Barang siapa berhijrah dijalan Allah, niscaya mereka mendapati dimuika bumi ini tempat hijrah yang luas dan rijki yang banyak. Barang siapa yang keluar dari rumah nya dengan maksud berhijrah kepada Allah dan Rasul-Nya kemudian kematian menimpanya (sebelum sampai ke tempat yang dituju). Maka sungguh telah tetap pahalanya disisi Allah ( QS an-Nisa 100)

Dalam as-sahih disebutkan secara Marfu
اذ مرض العبد وسافر كتب له ما كان يعمل صحيحا مقيما ان المدينه اقواما عاسرتم مسيوا ولا قطعتم واديا الا كانو معكم – اي قلوبهم وتوجهم حسبهم العذر
Jika seorang hamba sakit atau berpergian maka dicatat untuknya sebagaimana ia melakukannya semasa sehat dan bermukim.

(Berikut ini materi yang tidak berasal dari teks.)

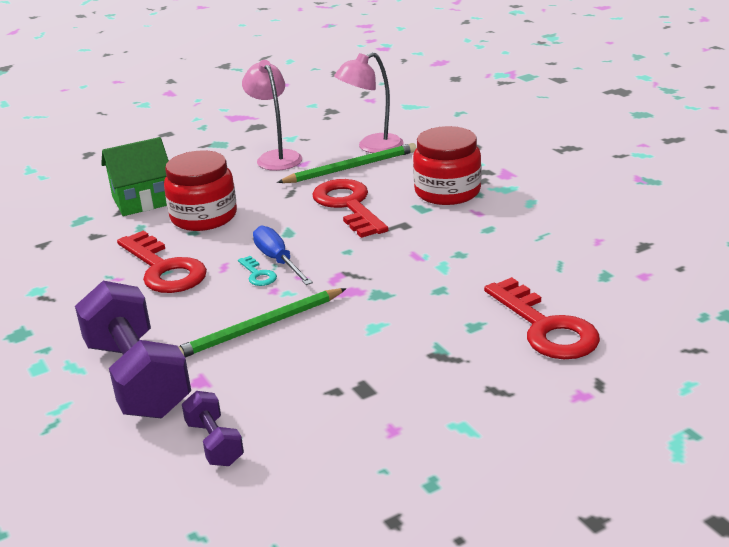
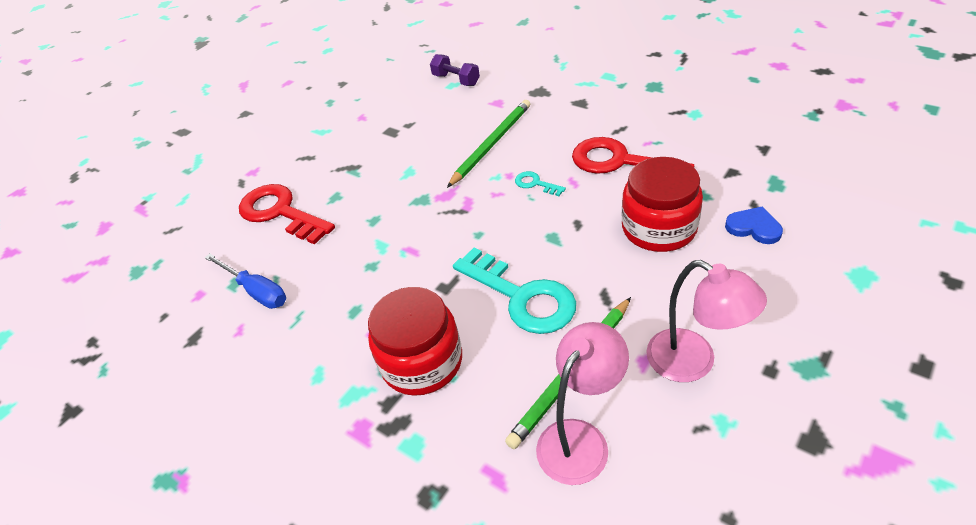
camera: 160 degrees right, 15 degrees up
(137, 378) = (537, 91): purple dumbbell -> none
(142, 200) = (753, 227): green house -> blue heart
(278, 260) = (532, 203): blue screwdriver -> blue screwdriver (256, 291)
(348, 205) = (522, 297): red key -> turquoise key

Sesungguhnya di madinah ada sejumlah orang yang tidaklah kalian berjalan dan menyebrangi lembah, melainkan mereka bersama kalian (yakni hati dan pahala merka), hanya saja mereka tertahan oleh udzur.

Jika seorang hamba berniat melakukan kebajikan kemudian ia tidak mampu melakukannya maka niatnya itu dicatat sebagai satu kabajikan. Di antara faedah hadits ini ialah bahwa manusia diberi pahala berdosa atau diharamkan itu tergantung niatnya. Termasuk juga faedah hadits bahwa amal itu tergantung di ganakan sebagai sarana apa. Adakalanya sesuatu yang pada asalnya mubah bisa jadi ketaatan. Jika seorang meniatkannya sebagai kebajikan.
Hubungan hadits ini dengan teori pendidikan
Seorang pendidik seyogiayanya membuat perumpamaan yang dapat memperjelas suatu hukum. Atau dalam menyampaikan berbagai disipilin ilmu agar lebih dipahami oleh peserta didik yaitu salah satu methode dari sekian banyak methode-methode dalam pendidikan.
Selain itu bidang pendidikan sebagai seorang pengajar tenaga administrasi atau sebagai peserta didik kalau mereka bekerja semata-mata mengharapkan ridho Allah, maka amal tersebut adalah ikhlas.
Para ahli pendidikan seperti Atiyyah al-Abrasi juga mementingkan sikap ikhlas dalam proses pendidikan, bahkan ia memasukan sikap ikhlas sebagai salah satu sifat yang harus dimiliki oleh seorang pendidik dalam melaksanakan tugasnya merupakan cara untuk membuat muridnya berhasil. Di sini Atiyyah hanya menekankan perwujudan ikhlas hanya kepada pihak pendidik padahal mungkin semua unsur yang terkait dalam pendidikan harus mempunyai sikap ikhlas.